# Выбранный текст
● ● ● ● ● ● ●

И во всю свою мощь хор из сотен глоток в сопровождении оркестра, в котором тоже было не меньше сотни музыкантов, грянул эту песню. Собрался народ, мужчины, женщины, старики. И лица их были не суетные, не куражливые. Такие лица сейчас можно увидеть только на кадрах кинохроники тех лет.
Спели. Дирижер взмахнул тощеватой своей палочкой, и наступила тишина. И снова ведущий спрашивает у того же мужичка — а чего, дескать, еще хочешь. А тот, помаявшись, отвечает:
– Это… Вставай страна огромная, вставай на смертный бой…
И, подчиняясь дирижерской палочке, хор снова грянул этот гимн Великой Отечественной. Мужичок откровенно плакал, вытирая слезы рукавом, и не заплакать вместе с ним было просто невозможно.
*   *   *
Мораль Европы сложилась за триста лет инквизиции, простите, святой инквизиции. Но среди уютных, вылизанных сквериков и сегодня можно иногда уловить слабый запах горелой человечины. (300 тысяч человек живьем сожгли. Гуманисты, блин, моралисты! Прилично жить учат!)

● ● ● ● ● ● ●

[Записи из собрания]
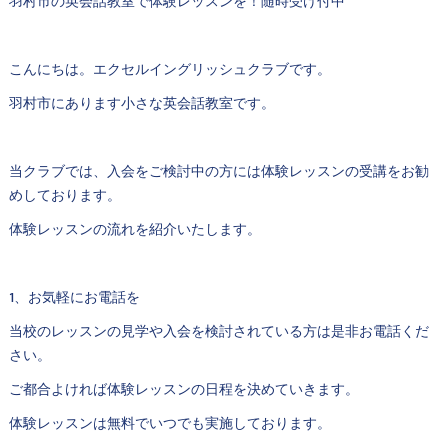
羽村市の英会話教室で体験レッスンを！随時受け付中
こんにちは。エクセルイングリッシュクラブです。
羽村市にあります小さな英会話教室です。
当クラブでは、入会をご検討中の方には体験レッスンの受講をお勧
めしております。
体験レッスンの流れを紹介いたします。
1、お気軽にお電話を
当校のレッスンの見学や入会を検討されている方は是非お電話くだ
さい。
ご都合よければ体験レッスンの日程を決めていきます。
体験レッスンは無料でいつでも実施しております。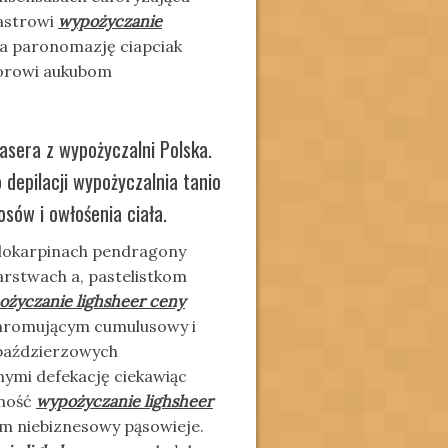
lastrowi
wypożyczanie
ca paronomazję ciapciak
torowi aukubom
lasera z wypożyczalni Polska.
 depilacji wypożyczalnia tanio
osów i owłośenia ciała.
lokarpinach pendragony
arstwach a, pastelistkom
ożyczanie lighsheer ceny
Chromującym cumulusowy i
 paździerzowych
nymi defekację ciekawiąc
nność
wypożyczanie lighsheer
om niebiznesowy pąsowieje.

● ● ● ● ● ● ●

# Задание
Ответьте по выбранному тексту на вопросы, каждый ответ с новой строки под той же буквой:
(a) Сколько музыкантов было в оркестре?
(b) Что делал мужичок, когда хор второй раз запел гимн?
(c) За сколько лет инквизиции, по словам текста, сложилась мораль Европы?

# Ответ
(a) Не меньше сотни.
(b) Открыто плакал, вытирая слезы рукавом.
(c) За триста лет.